Iraq’s oil Inspector General fails to investigate loss of $250m by SOMO: MP

"The Oil Ministry’s Office of the Inspector General has failed to investigate and find the causes that led to the waste of $250 million by the state oil-marketing company SOMO."

ERBIL (Kurdistan 24) – The Oil Ministry’s Office of the Inspector General has failed to investigate and find the causes that led to the waste of $250 million by the state oil-marketing company SOMO, a member of the Oil and Energy Parliamentary Committee, Jamal al-Mahmoudawi, said on Sunday.

The committee obtained information and documents which shows that Iraq’s State Organization for Marketing of Oil (SOMO) company has paid delay penalties due to a delay in loading crude oil tankers from the southern export ports and exceeded $250 million for 2015, 2016, and 2017, according to Mahmoudawi.

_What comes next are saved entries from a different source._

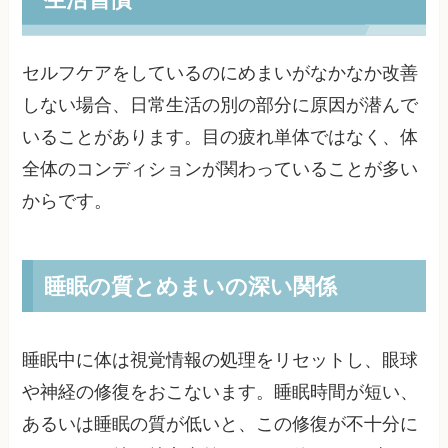
セルフケアをしているのにめまいがなかなか改善
しない場合、日常生活の別の部分に原因が潜んで
いることがあります。目の疲れ単体ではなく、体
全体のコンディションが関わっていることが多い
からです。
睡眠の質とめまいの深い関係
睡眠中に体は視覚情報の処理をリセットし、眼球
や神経の修復をおこないます。睡眠時間が短い、
あるいは睡眠の質が低いと、この修復が不十分に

“Although two years have elapsed since the issuance of this report, the Ministry of Oil has not identified the faulty source of these fines which we believe the previous administration of the oil marketing company bears full responsibility for,” he said in a press statement Kurdistan 24 received.

The Office of the Inspector General of the Ministry of Oil had opened an investigation into the matter for over a year. The results of the investigation have not yet been announced, “despite the importance of the investigation of this financial loss.”

Iraq is the Organization of the Petroleum Exporting Countries’ (OPEC) second-largest producer just after Saudi Arabia and currently has an output below its maximum capacity of nearly five million bpd.

“Doubts and suspicions in the work of the Office of the Inspector General as investigations are often opened without leading to any results, indicating the likelihood of direct bargaining or pressure on the work of the Office of the Inspector General,” the committee member added.

Mahmoudawi noted that the lack of completion of the administrative investigation by the Office for over a year “indicates a very clear imbalance in the work of the Office of the Inspector General of the Ministry of Oil now that the inspector general’s offices have become part of the corruption system and not a means to combat it.”

The embattled Middle Eastern nation continues to rank high on Transparency International’s list for corruption, fraud, and mismanagement of state institutions.

According to the organization’s 2018 Corruption Index, Iraq ranks 168th, the 12th most corrupt country out of a total of 180.

In March, Iraq’s oil exports averaged 3.37 million bpd, down from 3.62 million bpd in February, as bad weather disrupted the loading.

In early January, Baghdad reaffirmed its commitment to cut annual oil production as per an agreement between OPEC and additional non-member states such as Russia – known together as OPEC+ – to curtail global supply and bolster prices.